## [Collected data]

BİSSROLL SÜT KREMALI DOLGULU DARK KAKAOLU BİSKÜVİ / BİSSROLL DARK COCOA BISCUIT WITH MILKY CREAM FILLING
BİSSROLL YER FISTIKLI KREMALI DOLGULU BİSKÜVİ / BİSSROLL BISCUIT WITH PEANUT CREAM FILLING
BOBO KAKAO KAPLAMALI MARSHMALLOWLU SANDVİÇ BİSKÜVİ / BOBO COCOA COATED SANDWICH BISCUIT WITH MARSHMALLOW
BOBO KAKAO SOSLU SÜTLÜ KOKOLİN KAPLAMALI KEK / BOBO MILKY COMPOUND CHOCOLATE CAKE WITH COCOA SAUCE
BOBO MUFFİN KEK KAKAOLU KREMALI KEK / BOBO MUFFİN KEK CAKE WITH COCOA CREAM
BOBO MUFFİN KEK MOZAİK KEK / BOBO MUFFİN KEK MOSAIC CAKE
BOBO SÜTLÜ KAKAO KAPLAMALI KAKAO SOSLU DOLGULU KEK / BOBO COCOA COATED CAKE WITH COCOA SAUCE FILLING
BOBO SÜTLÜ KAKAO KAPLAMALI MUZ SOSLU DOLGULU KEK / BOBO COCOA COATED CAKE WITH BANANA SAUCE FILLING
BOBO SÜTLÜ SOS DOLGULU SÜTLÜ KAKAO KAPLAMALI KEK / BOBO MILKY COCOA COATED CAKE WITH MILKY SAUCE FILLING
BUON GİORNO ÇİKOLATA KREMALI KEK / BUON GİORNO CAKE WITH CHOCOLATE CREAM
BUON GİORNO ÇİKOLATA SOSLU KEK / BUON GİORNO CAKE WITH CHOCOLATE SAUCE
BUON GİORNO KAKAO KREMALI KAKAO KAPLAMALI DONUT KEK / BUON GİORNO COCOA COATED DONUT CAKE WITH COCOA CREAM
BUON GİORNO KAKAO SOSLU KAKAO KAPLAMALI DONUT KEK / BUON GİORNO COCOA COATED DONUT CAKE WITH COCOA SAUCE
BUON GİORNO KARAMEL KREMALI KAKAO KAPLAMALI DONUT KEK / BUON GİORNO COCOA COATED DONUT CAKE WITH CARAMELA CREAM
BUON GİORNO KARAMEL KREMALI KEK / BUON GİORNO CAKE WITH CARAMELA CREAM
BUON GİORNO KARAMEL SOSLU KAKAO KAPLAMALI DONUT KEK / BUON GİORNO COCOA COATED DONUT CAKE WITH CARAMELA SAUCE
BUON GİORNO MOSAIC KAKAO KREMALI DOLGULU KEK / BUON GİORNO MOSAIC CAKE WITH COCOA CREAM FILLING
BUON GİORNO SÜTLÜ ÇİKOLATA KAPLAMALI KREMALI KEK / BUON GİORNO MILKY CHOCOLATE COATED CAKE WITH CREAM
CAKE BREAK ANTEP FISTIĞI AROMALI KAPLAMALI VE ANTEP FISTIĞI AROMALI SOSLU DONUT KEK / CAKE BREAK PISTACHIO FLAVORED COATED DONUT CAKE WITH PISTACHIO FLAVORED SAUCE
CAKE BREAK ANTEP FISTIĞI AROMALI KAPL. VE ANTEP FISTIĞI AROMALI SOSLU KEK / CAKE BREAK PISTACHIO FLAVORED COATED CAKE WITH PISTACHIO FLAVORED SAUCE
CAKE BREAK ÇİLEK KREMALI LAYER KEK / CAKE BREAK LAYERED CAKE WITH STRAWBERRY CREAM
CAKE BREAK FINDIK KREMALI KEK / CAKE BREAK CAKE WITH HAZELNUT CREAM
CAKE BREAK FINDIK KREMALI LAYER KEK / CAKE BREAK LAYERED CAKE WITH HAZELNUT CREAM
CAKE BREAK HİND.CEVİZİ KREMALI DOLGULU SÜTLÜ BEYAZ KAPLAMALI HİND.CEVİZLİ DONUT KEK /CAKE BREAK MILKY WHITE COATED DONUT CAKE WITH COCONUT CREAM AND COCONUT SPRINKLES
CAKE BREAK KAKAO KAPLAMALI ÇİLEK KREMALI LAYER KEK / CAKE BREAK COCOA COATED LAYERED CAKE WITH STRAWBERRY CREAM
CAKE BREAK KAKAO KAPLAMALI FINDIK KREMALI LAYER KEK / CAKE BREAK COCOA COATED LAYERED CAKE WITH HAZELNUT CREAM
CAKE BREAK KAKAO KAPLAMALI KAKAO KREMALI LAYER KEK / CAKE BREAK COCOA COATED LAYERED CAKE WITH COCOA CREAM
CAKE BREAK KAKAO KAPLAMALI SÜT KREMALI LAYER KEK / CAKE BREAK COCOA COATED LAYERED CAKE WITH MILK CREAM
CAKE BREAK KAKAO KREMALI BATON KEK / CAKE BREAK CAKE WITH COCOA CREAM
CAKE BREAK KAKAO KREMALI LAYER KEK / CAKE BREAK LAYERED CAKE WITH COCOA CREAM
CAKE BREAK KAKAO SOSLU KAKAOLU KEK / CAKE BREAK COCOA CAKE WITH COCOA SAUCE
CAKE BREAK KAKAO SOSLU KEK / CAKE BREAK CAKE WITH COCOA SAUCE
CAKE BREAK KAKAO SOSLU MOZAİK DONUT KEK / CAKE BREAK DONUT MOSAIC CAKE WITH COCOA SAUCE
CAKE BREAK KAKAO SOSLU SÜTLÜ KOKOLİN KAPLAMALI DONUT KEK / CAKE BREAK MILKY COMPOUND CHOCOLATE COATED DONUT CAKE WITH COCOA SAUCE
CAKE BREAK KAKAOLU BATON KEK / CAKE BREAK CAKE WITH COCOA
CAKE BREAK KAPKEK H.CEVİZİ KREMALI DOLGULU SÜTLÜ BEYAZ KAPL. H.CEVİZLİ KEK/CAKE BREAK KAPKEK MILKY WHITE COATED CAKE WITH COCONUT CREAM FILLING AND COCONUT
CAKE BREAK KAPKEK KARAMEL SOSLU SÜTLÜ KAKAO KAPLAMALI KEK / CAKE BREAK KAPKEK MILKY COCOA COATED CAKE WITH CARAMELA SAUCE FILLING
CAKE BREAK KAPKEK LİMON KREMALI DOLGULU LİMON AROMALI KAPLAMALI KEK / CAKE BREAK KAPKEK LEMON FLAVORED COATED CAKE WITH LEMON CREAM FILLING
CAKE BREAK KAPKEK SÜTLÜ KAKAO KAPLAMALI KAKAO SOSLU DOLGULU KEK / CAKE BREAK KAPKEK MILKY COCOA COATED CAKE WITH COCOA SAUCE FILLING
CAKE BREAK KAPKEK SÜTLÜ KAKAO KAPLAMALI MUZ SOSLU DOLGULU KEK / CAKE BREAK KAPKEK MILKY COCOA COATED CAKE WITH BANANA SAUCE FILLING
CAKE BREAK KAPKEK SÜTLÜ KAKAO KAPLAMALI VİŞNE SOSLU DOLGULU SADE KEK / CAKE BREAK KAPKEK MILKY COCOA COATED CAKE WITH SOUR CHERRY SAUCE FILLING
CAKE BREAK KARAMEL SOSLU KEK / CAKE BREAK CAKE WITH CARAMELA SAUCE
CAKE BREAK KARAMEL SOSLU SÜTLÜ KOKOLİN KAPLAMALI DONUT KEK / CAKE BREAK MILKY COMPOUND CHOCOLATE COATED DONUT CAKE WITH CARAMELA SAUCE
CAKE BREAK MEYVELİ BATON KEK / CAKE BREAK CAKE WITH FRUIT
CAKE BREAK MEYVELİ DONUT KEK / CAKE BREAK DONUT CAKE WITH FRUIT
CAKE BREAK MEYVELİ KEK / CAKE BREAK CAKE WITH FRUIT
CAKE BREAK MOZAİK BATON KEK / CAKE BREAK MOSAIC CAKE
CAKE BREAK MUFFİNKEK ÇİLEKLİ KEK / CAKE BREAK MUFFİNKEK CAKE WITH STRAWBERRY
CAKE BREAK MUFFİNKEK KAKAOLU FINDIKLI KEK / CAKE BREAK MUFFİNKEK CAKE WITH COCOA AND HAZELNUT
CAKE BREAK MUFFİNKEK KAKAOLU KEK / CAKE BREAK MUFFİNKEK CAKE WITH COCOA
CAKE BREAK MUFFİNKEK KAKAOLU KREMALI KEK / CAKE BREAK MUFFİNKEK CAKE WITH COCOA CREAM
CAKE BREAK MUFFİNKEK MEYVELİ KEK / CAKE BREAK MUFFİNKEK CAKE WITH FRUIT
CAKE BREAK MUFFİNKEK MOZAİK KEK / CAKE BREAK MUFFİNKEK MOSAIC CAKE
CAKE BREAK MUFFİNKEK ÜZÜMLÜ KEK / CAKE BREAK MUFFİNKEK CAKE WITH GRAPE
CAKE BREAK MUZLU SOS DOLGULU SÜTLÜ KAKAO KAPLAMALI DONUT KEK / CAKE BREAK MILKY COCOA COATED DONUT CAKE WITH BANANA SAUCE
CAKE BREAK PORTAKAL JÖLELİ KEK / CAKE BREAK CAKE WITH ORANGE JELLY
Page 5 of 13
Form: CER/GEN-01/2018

## [Action item]
Copy the lines above exactly, beginning at the line that has "CAKE BREAK MEYVELİ KEK" and stopping after the line that has "CAKE BREAK MUFFİNKEK ÜZÜMLÜ", and omit the rest.

## [Response to this exercise]
CAKE BREAK MEYVELİ KEK / CAKE BREAK CAKE WITH FRUIT
CAKE BREAK MOZAİK BATON KEK / CAKE BREAK MOSAIC CAKE
CAKE BREAK MUFFİNKEK ÇİLEKLİ KEK / CAKE BREAK MUFFİNKEK CAKE WITH STRAWBERRY
CAKE BREAK MUFFİNKEK KAKAOLU FINDIKLI KEK / CAKE BREAK MUFFİNKEK CAKE WITH COCOA AND HAZELNUT
CAKE BREAK MUFFİNKEK KAKAOLU KEK / CAKE BREAK MUFFİNKEK CAKE WITH COCOA
CAKE BREAK MUFFİNKEK KAKAOLU KREMALI KEK / CAKE BREAK MUFFİNKEK CAKE WITH COCOA CREAM
CAKE BREAK MUFFİNKEK MEYVELİ KEK / CAKE BREAK MUFFİNKEK CAKE WITH FRUIT
CAKE BREAK MUFFİNKEK MOZAİK KEK / CAKE BREAK MUFFİNKEK MOSAIC CAKE
CAKE BREAK MUFFİNKEK ÜZÜMLÜ KEK / CAKE BREAK MUFFİNKEK CAKE WITH GRAPE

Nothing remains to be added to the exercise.